A geografia da vida é plana, traçada a direito
pelos roteiros que percorremos mas já os sentimentos não são assim lineares.
Penso que dada
a força do vendaval nada melhor que a distância física e geográfica para
serenar as pulsões.
É isto que me
tem movido, uma espécie de ansiedade abafada, constante que
corresponde a um ponto exacto no corpo, fica ali entre o coração e o estômago,
a meio caminho de nada e entre tudo o que é vital.
Dizem que a
paixão sem ansiedade não é paixão e com serenidade também o não é. Dizem.
Há amores complicados de se entender, há apaixonados difíceis de ceder. E esgotam-se.
Há paixões que não são assim tão insignificantes ao ponto de serem indiferentes á responsabilidade existencial do outro sem pedirem nada em troca. E perduram. Estas são as paixões da dádiva, da não prisão, da liberdade de ir ou ficar. E renovam-se a cada vinda.
Num certo
sentido voce não existe, para mim e eu para si, no mundo real. Existe em mim
numa dimensão paralela. E a imaginação ninguém a pode travar porque a
cumplicidade do interdito faz-nos revelar os mais recônditos preceitos e
permite uma abertura de alma como nada mais. Porque nos entregamos sem
reservas, nem pudores, nem medos. Simplesmente nos damos.

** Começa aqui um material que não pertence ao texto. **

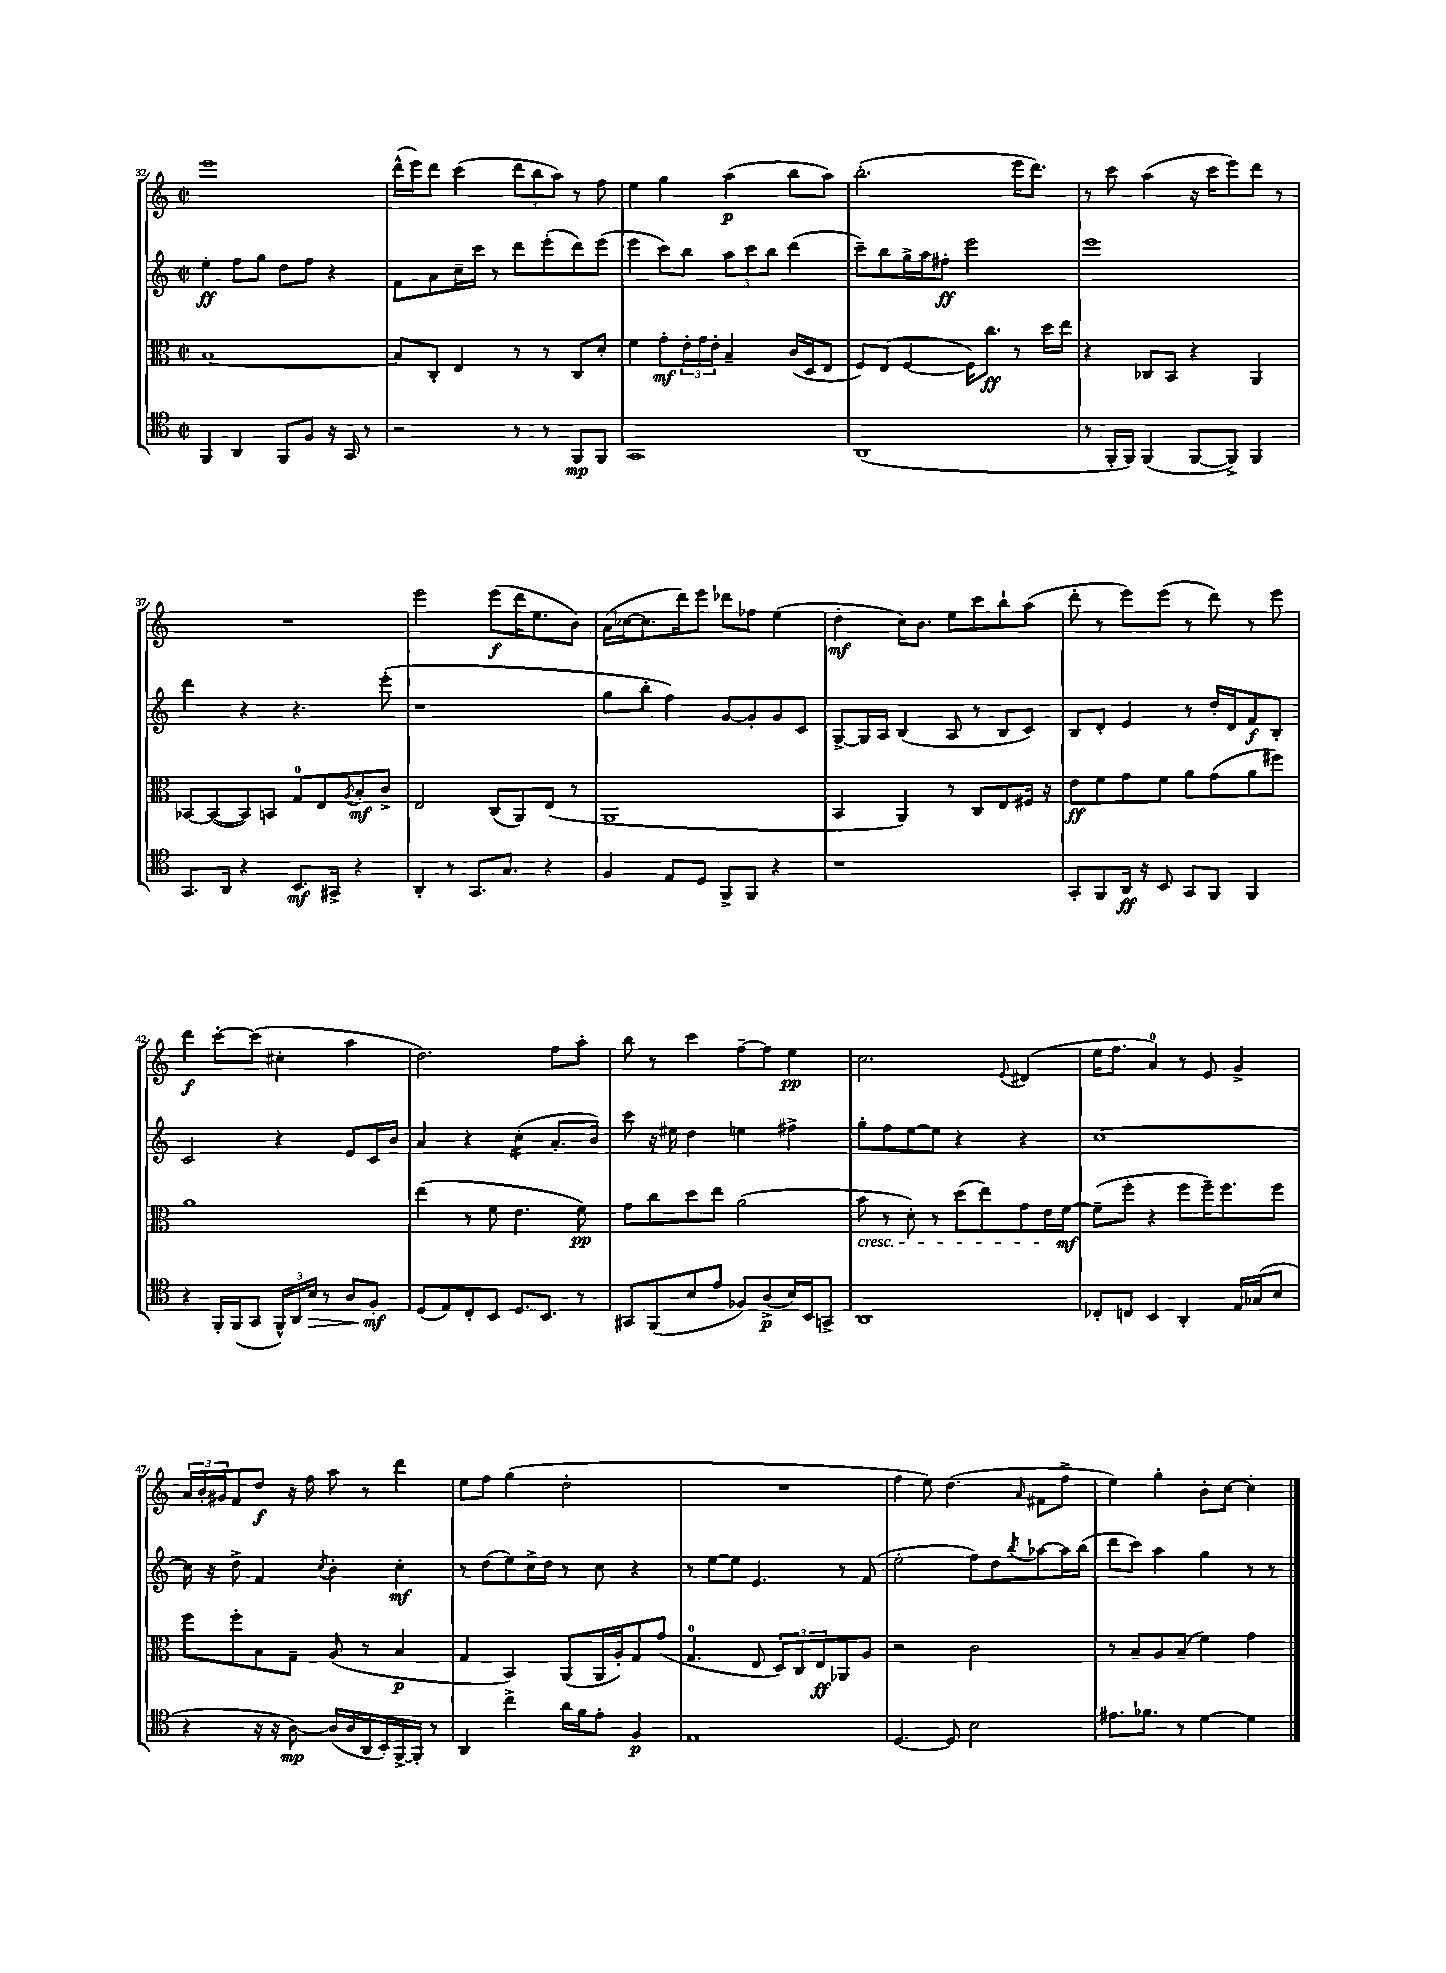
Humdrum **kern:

**kern	**kern	**kern	**kern
*staff4	*staff3	*staff2	*staff1
*clefC4	*clefC3	*clefG2	*clefG2
*k[]	*k[]	*k[]	*k[]
*M2/2	*M2/2	*M2/2	*M2/2
*met(c|)	*met(c|)	*met(c|)	*met(c|)
4FF/	[1B	4ee'\	1eee
4AA/	.	8ff\L	.
.	.	8gg\J	.
8FF/L	.	8dd\L	.
8F/J	.	8ff\J	.
16r	.	4r	.
16GG/	.	.	.
8r	.	.	.
=	=	=	=
2r	8B/]L	8f\L	(16ddd^^\LL
.	.	.	16eee\J)
.	8C'/J	8a\	8ddd\J
.	4E/	16cc~\L	(4ccc\
.	.	16ccc\JJ	.
.	.	8r	.
8r	8r	8ddd\L	12ddd\L
.	.	.	12bb\
8r	8r	(8eee'\	.
.	.	.	12aa\J)
8FF/L	8C/L	8ddd\)	8r
8FF/J	8d'/J	(8eee\J	8ff\
=	=	=	=
1GG	4f\	4eee\	4ee\
.	8g'\L	8ccc\L)	4gg\
.	24e'\L	8bb\J	.
.	24g\	.	.
.	24e'\JJ	.	.
.	4B~/	12aa\L	(4aa\
.	.	12ccc\	.
.	.	12bb\J	.
.	(16c/LL	(4ddd\	8bb\L
.	16D/J	.	.
.	8E/J	.	8aa\J)
=	=	=	=
(1AA	8F/L)	8ccc~\L)	(2.bb'\
.	(8E/J	8bb\	.
.	[4F/	16gg^\L	.
.	.	16aa\J	.
.	.	8ff#'\J	.
.	16F\]LK)	2eee\	.
.	8.cc\J	.	.
.	8r	.	16eee\LK
.	.	.	8.ddd\J)
.	16dd\LL	.	.
.	16ee\JJ	.	.
=	=	=	=
8r	4r	1eee	8r
16FF'/LL	.	.	8ccc\
16FF/JJ)	.	.	.
(4FF/	8C-/L	.	(4aa\
.	8BB/J	.	.
[8FF/L	4r	.	16r
.	.	.	16ccc\LK
8FF^/]J)	.	.	8eee\)
4FF/	4AA/	.	8ddd\J
.	.	.	8r
=	=	=	=
8.GG/L	[8BB-/L	4ddd\	1r
.	(8BB-/_	.	.
16AA/Jk	.	.	.
4r	8BB-/])	4r	.
.	8BB/J	.	.
8.BB/L	8G/L	4.r	.
.	8E/	.	.
16GG#^/Jk	.	.	.
.	8qA/	.	.
4r	8B'/	.	.
.	8c^/J	(8eee'\	.
=	=	=	=
4AA'/	2E/	1r	2eee\
8r	.	.	.
8.GG/L	.	.	.
.	(8C/L	.	(8eee\L
8.G/J	.	.	.
.	8AA/)	.	16ddd\K
.	.	.	8.ee\
4r	(8E/J	.	.
.	8r	.	8b\J)
=	=	=	=
4F/	1AA	8gg\L	(16a\LL
.	.	.	[16cc-\J
.	.	8bb'\J	8.cc-\]
8E/L	.	4ff\)	.
.	.	.	16ddd\k)
8D/J	.	.	8eee\J
8FF^/L	.	[8g/L	8ddd-\L
8FF/J	.	8g'/]	8ff-\J
4r	.	8g/	(4ee\
.	.	8c/J	.
=	=	=	=
1r	4BB/	[8G^/L	4dd'\
.	.	16G/]L	.
.	.	16A/JJ	.
.	4AA/)	(4B/	16cc\LK)
.	.	.	8.b\J
.	8r	8A/	8ee\L
.	8C/L	8r	8ccc\
.	8E/	8B/L	8bb`\
.	16F#/Jk	8c/J)	(8aa\J
.	16r	.	.
=	=	=	=
8GG'/L	8e\L	8B/L	8ddd'\
8FF/	8f\	8d'/J	8r
16AA/Jk	8g\	4e/	8eee\L)
16r	.	.	.
8BB/	8f\J	.	(8eee\J
8GG/L	8a\L	8r	8r
8FF/J	(8g\	16dd'/LL	8ddd\)
.	.	16d/J	.
4FF/	8a\	8f/	8r
.	8ff#\J)	8B'/J	8eee\
=	=	=	=
4r	1a	2c/	4ddd\
16FF'/LL	.	.	[8ccc'\L
(16FF/J	.	.	.
8GG/J	.	.	(8ccc\]J
24FF^^/LL)	.	4r	4cc#'\
24AA/	.	.	.
24B/JJ	.	.	.
8r	.	.	.
8A/L	.	8e/L	4aa\
8F'/J	.	16c/L	.
.	.	16b/JJ	.
=	=	=	=
(8D/L	(4ee\	4a/	2.dd\)
8E/)	.	.	.
8C'/	8r	4r	.
8BB/J	8f\	.	.
8.D/L	4.e\	(4cc'\	.
8.BB/J	.	.	.
.	.	8.a'/L	8ff\L
8r	8f\)	.	8aa'\J
.	.	16b/Jk)	.
=	=	=	=
8GG#/L	8g\L	8ccc\	8bb\
(8FF/	8cc\	16r	8r
.	.	16ee#\	.
8B/	8dd\	4dd\	4ccc\
8e/J	8ee\J	.	.
8F-/L)	(2a\	4ee\	[8ff~\L
(8A^/	.	.	8ff\]J
16B/L)	.	4ff#^\	4ee\
16BB/J	.	.	.
8GG^/J	.	.	.
=	=	=	=
1AA	8b\	8gg'\L	2.cc\
.	8r	8ff\	.
.	8d'\)	[8ee\	.
.	8r	8ee\]J	.
.	(8dd\L	4r	.
.	8ee\)	.	.
.	.	.	8qqe/
.	8g\	4r	(4d#/
.	16e\L	.	.
.	[16f\JJ	.	.
=	=	=	=
8C-'/L	(8f~\]L	[1cc	16ee\LK
.	.	.	8.ff\J
8C/J	8ff'\J	.	.
4BB/	4r	.	4a/)
4AA'/	8ff\L	.	8r
.	16ff~\K)	.	8e/
.	8.ff\	.	.
16E/LL	.	.	4g^/
(16G-/J	.	.	.
8B/J	8ff\J	.	.
=	=	=	=
4r	8ff\L	16cc\]	24a/LL
.	.	.	24b'/
.	.	16r	.
.	.	.	24g#/J
.	8ff'\	8dd^\	8f/
16r	8B\	4f/	8dd/J
16r	.	.	.
[8A\)	8G~\J	.	16r
.	.	.	16ff\
.	.	8qcc/	.
(16A/]LL	(8A/	4b'\	8aa\
16A/	.	.	.
16AA/	8r	.	8r
16BB'/)	.	.	.
[16FF^/	4B/	4cc'\	4ddd\
16FF'/]JJ	.	.	.
8r	.	.	.
=	=	=	=
4AA/	4G/	8r	8ee\L
.	.	(8dd\L	8ff\J
4cc^\	4BB/)	8ee\)	(4gg\
.	.	16cc^\L	.
.	.	16dd\JJ	.
16a\LL	(8AA/L	8r	2dd'\
16f\J	.	.	.
8e'\J	16AA/L	8cc\	.
.	16A'/J)	.	.
4F/	8G/	4r	.
.	(8g/J	.	.
=	=	=	=
1E	4.G/	8r	1r
.	.	[8ee\L	.
.	.	8ee\]J	.
.	8E/	4.e/	.
.	12D/L)	.	.
.	12C/	.	.
.	12E/	.	.
.	8AA-/	8r	.
.	8A/J	(8f/	.
=	=	=	=
[4.D/	2r	2ee'\	4ff\
.	.	.	8ee\)
8D/]	.	.	(4.dd\
2B\	2c\	8ff\L)	.
.	.	8dd\	.
.	.	8qbb/	16qqa/
.	.	[8aa-\	8f#\L
.	.	16aa-\]L	8ff^\J
.	.	(16bb\JJ	.
=	=	=	=
8.e#\L	8r	8ddd\L	4ee\)
.	8B~/L	8ccc\J)	.
8.f-\J	.	.	.
.	8A/	4aa\	4gg'\
8r	(8B~/J	.	.
[4d\	4f\)	4gg\	8b'\L
.	.	.	[8cc\J
4d\]	4g\	8r	4cc'\]
.	.	8r	.
==	==	==	==
*-	*-	*-	*-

E é devido a essa entrega desprovida de qualquer contrapartida que digo que Euclides não tinha sempre razão. Ele partia do princípio que as paralelas eram constantes até ao infinito. Hoje sei que é possível um modo de vida não Euclidiano, onde as paralelas se tocam no além longínquo. Um ponto onde tudo o que é real desaparece. A ilusão da convergência. E nesse ponto é onde o impossível é possível, a união, a simbiose de duas realidades distintas, numa espécie de suave entrelaçar, sem intersecções num mundo de precisão. No cerzir dos sentidos, apenas a audição, a respiração alterada e a sensação de arrepio.